Natural gas in the Marcellus and other shale formations is sometimes found as deep as 9,000 feet below the ground, a geological and engineering challenge not to be underestimated. The shales are sedimentary rock deposits formed from the mud of shallow seas several hundred million years ago. Gas can be found trapped within shale deposits, although it is too early to know exactly how much gas will be retrievable.

The gas from all the shales combined “is a game changer,” said Robert W. Esser, an oil and gas expert at Cambridge Energy Research Associates. He estimated that shale produced four billion cubic feet of gas a day on average last year, or about 7 percent of national production, and that shale gas production would increase to nine billion cubic feet a day by 2012, or about 15 percent of expected national production.
The New York State Energy Research and Development Authority estimates that developing New York’s portion of the Marcellus could roughly double the amount of natural gas now produced in New York. Currently that is about 55 billion cubic feet a year, providing for 5 percent of the state’s needs.

The Marcellus has suddenly become attractive in large part because natural gas prices have spiked in the last several years and the geologically similar Barnett Shale has been an industry sensation.
By using horizontal drilling techniques, oil and gas companies have been able to draw natural gas from underneath the city of Fort Worth, even from below schools, churches and airports. The companies have perfected hydraulic fracturing techniques, pumping water and sand into well bores to fracture shale and release gas from its pores.
Production in the Barnett has exploded from a trickle five years ago to over three billion cubic feet a day, and energy experts say that number could more than double by 2015. Shale gas development in other parts of Texas, Louisiana and Arkansas has also shown promise.
But no formation compares in size to the Marcellus. It is deeply entrenched in wooded and mountainous countryside and expensive to reach. But the reserve is also within short pipeline distance from some of the nation’s most energy-hungry cities.

Still, not everyone here is happy about all the leasing and drilling.

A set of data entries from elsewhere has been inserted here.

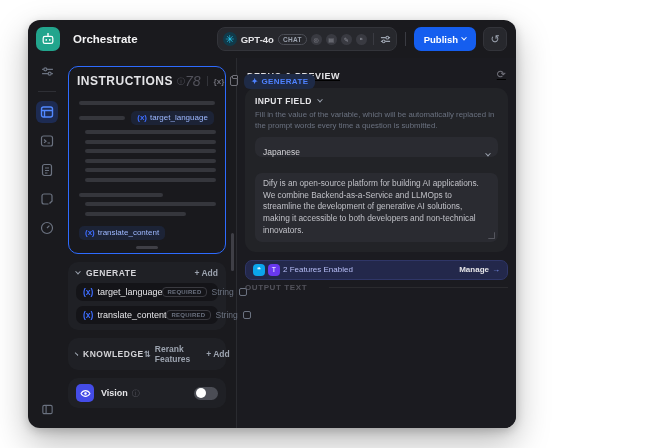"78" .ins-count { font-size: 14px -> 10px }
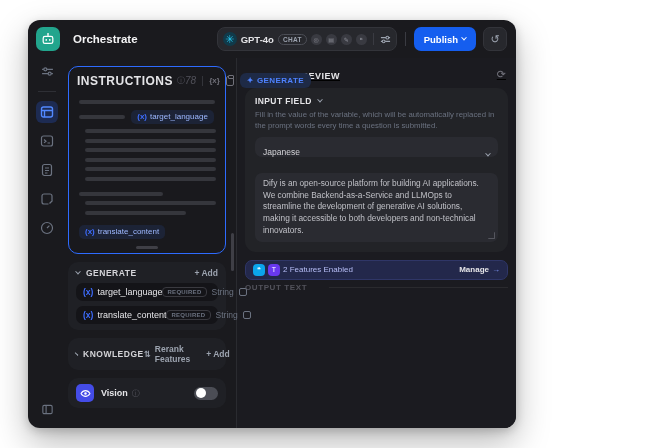"Japanese" .select { align-items: flex-end -> flex-start }
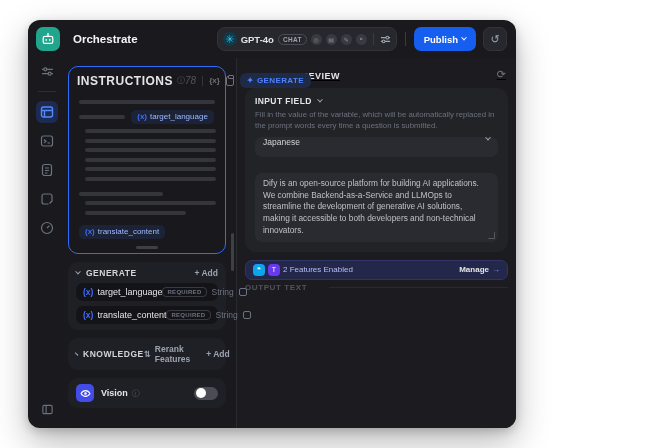"Content" div.fld-label { html: none -> <div>Content</div> }
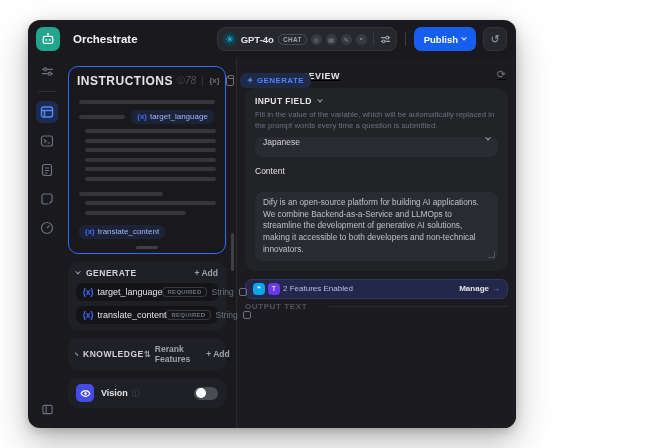"Dify is an open-source platform" .textarea { margin-top: 16px -> 2px }
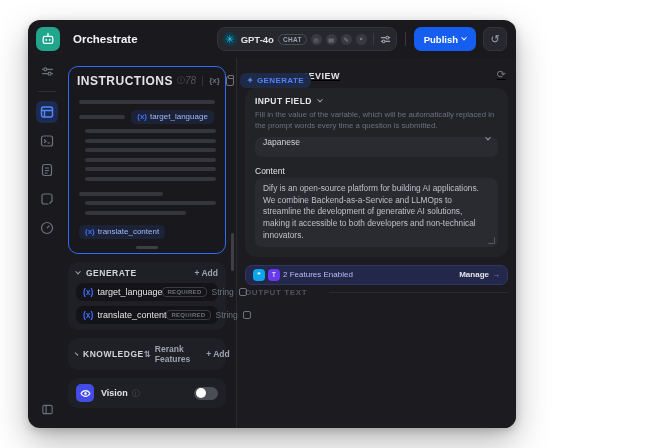"Manage" span { text: Manage -> LLMOps }
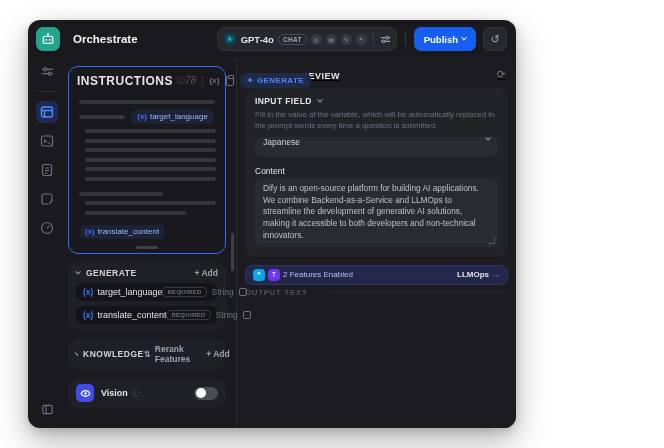"OUTPUT TEXT" .out-hdr { margin-top: 3px -> 11px }
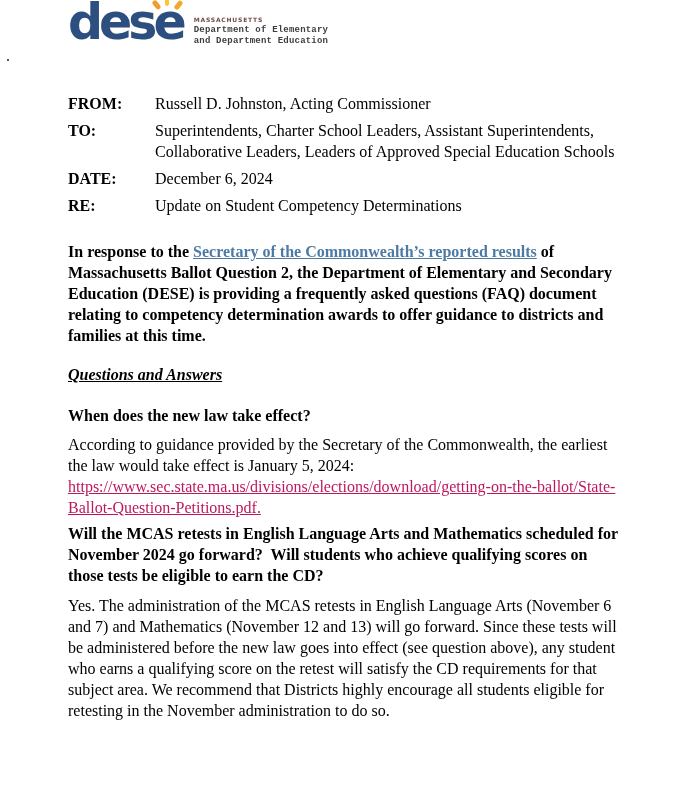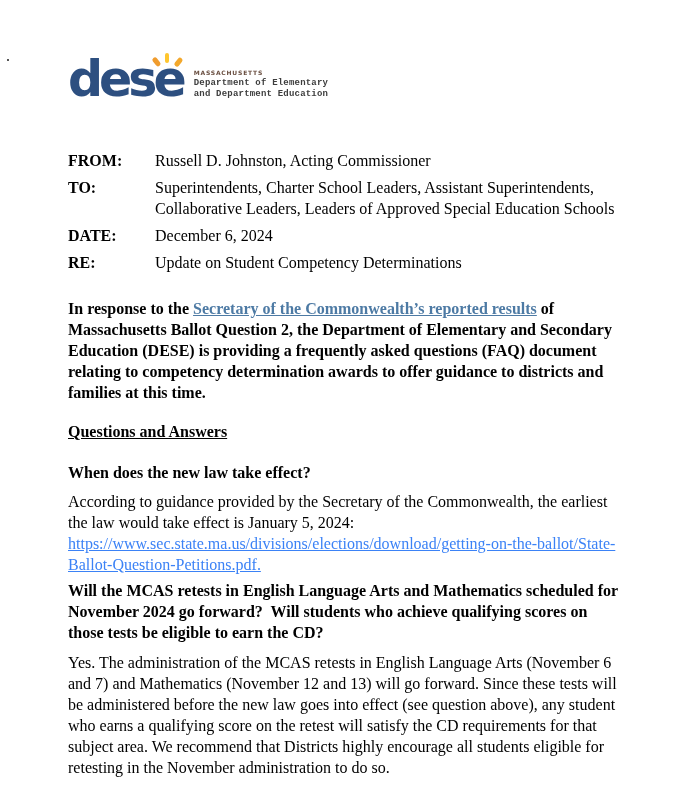"dese" .logo { align-items: center -> flex-end; margin-top: 57px -> none }
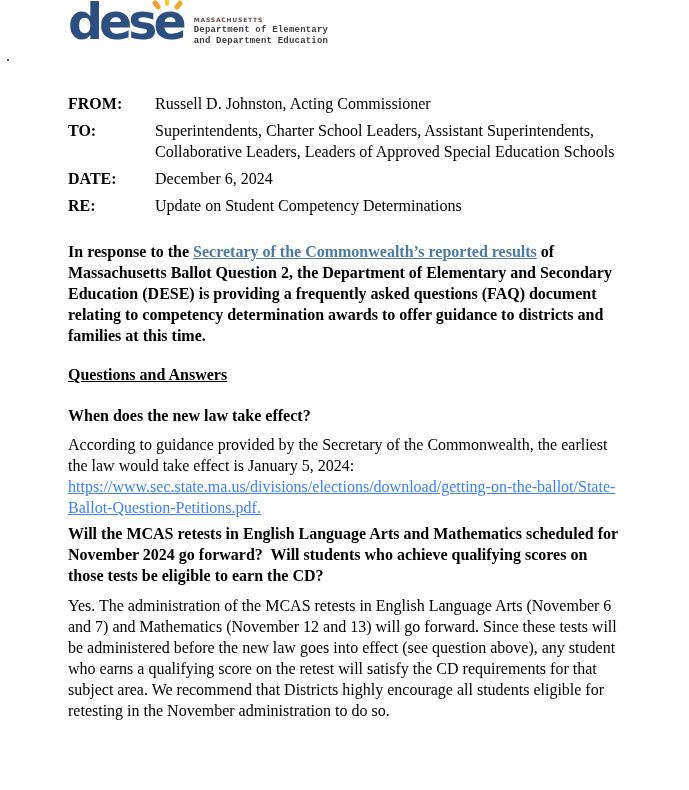"Questions and Answers" .section-heading { font-style: none -> italic }
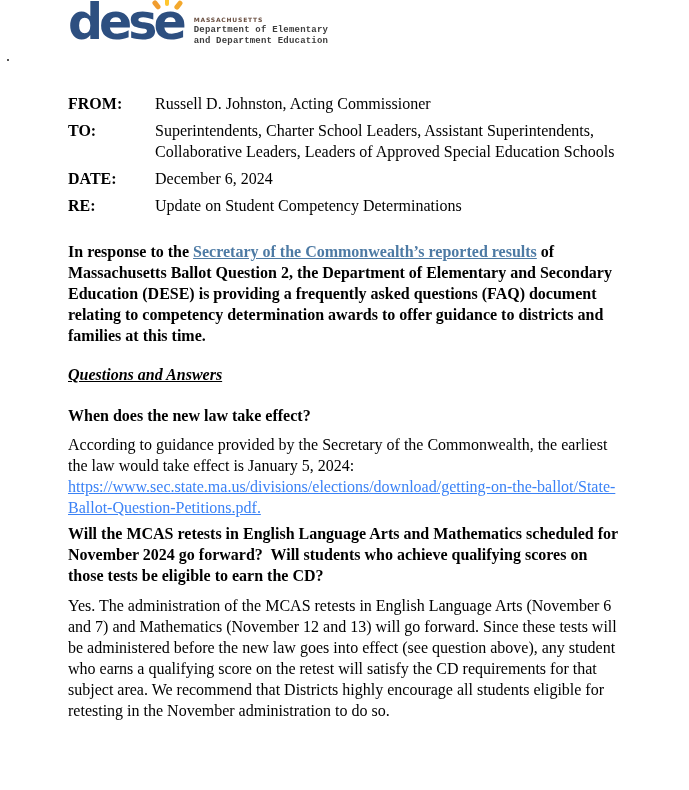"https://www.sec.state.ma.us/divisions/el" a.teal-link { color: #3b82f6 -> #be185d }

At meetings with the companies, landowners have asked questions about potential hazards to water and woodlands.
Keith Eckel, 61, a grain farmer with 700 acres in northeastern Pennsylvania, said he had not decided whether to let the companies drill on his property. “Farmers have taken care of this land all their lives and don’t want to see it destroyed,” he said.
But many farmers and retirees in rural Pennsylvania appear excited that their lives are about to change.

“Now I can retire,” said Robert Deiseroth, a 63-year-old farmer and auctioneer from the town of Hickory, who recently received a $16,000 royalty check from Range Resources that he hopes will be repeated month after month. “This was a godsend for me. If it weren’t for this I would have to sell off some of my land to get some money for retirement.”
Mr. Deiseroth has put new windows in his house, bought a new fishing boat and plans to build a new garage. His 89-year-old father and 90-year-old mother, who live nearby, just got a $20,000 monthly check. His father has replaced the golf cart he drove around his farm with a Kubota utility vehicle, while his mother has bought a flat-screen television.
“When Range came in a lot of people didn’t like it,” Mr. Deiseroth said, “But things changed when they started getting their checks.”